Friday, January 27, 2012

Plain Dealer: Punting out of trouble

FOR ANYONE wondering why the Plain Dealer's veteran Cleveland Browns writer, Tony Grossi, was yanked from the beat forevermore, Thom Fladung, the paper's managing editor, offered his explanation on a Cleveland radio show. Grossi, he said, had declared on Twitter that Browns owner Randy Lerner was a "pathetic figure" and the "most irrelevant billionaire in the world."

Grossi's remarks were intended to be private but they weren't shielded, to his later dismay. If he had used the same language describing Mitt Romney, give or take several million, he would have been spared his demotion. But pro football is very big business and despite the paper's denial that the Browns front office had called for the writer's put-down, surely Lerner had a lot to say about it through one channel or another.

It the Browns were at least competitive over the past decade or so, the editors might have been excused for telling Grossi to go to his room. Does anybody want to defend the owner's relevancy?

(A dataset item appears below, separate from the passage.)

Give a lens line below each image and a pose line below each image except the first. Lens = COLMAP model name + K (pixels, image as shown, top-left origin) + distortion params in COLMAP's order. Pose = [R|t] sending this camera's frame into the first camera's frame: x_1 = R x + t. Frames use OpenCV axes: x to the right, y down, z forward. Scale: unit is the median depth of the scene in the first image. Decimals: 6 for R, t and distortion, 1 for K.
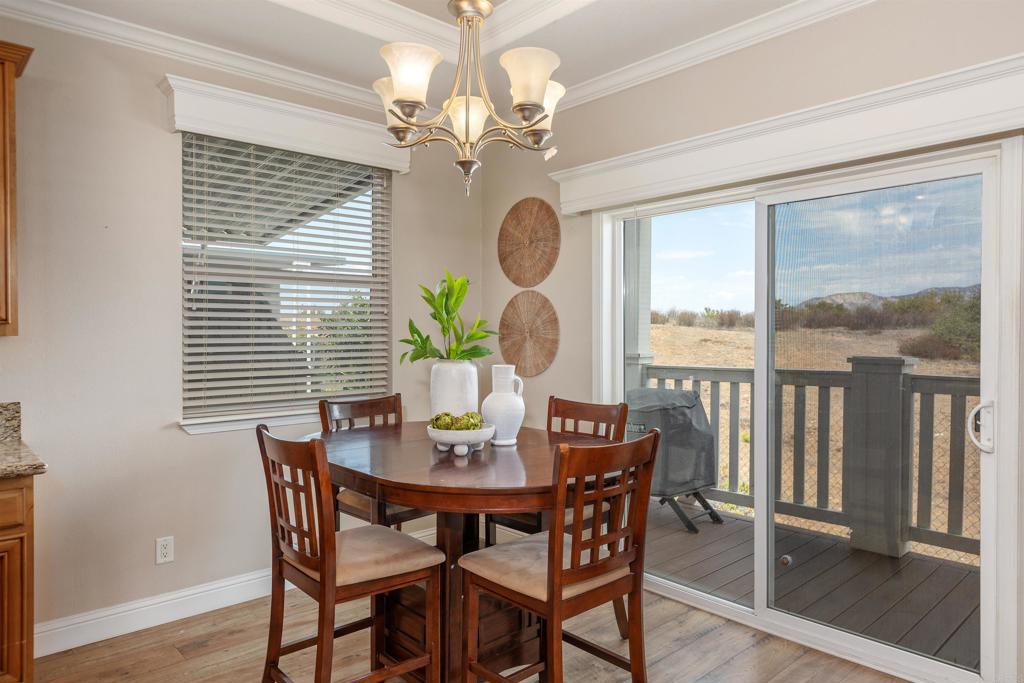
lens RADIAL K [[657.7, 0, 512.0], [0, 657.7, 341.5], [0, 0, 1]] dist [0.000166, 0.000055]
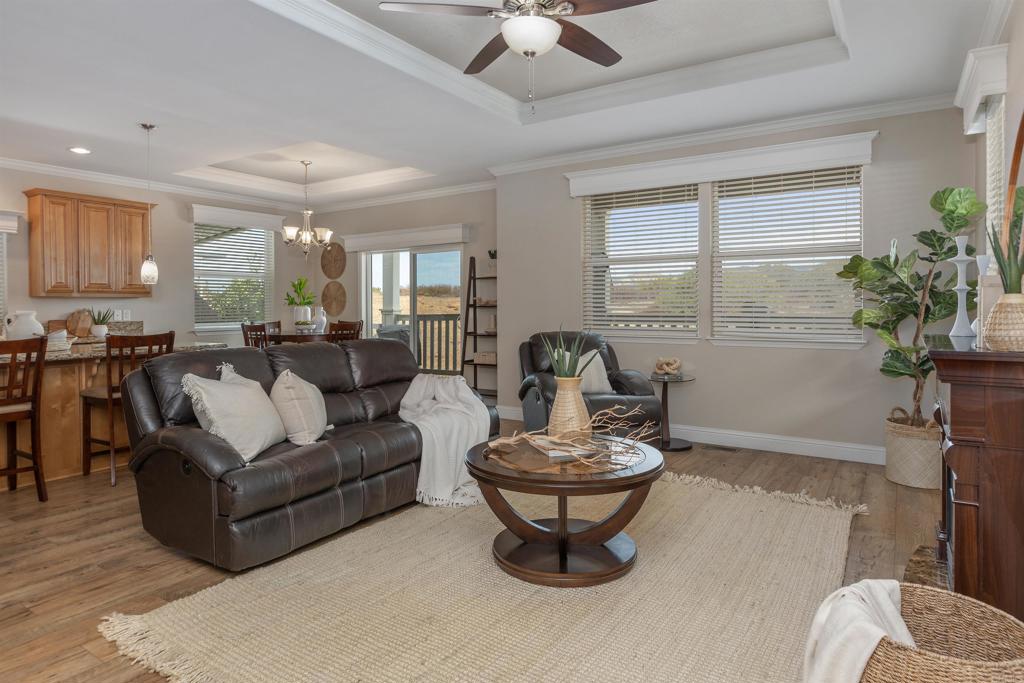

Oh, Fladung did concede that Grossi was indeed a "very good beat writer" but that his next assignment at the paper still hasn't been determined.

Fair warning to Grossi's successor.





3 comments:

Mencken said...

Private and Twitter can't be used together in the same sentence.

It's the same as saying the New York Times ran a "private headline".

Grumpy Abe said...

Not being a tweeter (twitterer?) I don't have a clue to the formal language of the system. I guess I followed the published report that said Grossi thought he was sending a DM - "a private tweet".... You could have fooled me.

mencken said...

That may be true, but relying on a mass posting technology to send a private message is naive.

I'd be much more inclined to believe Grossi is using the Direct Message excuse as cover. tony gets the first Anthony Weiner Award for 2012.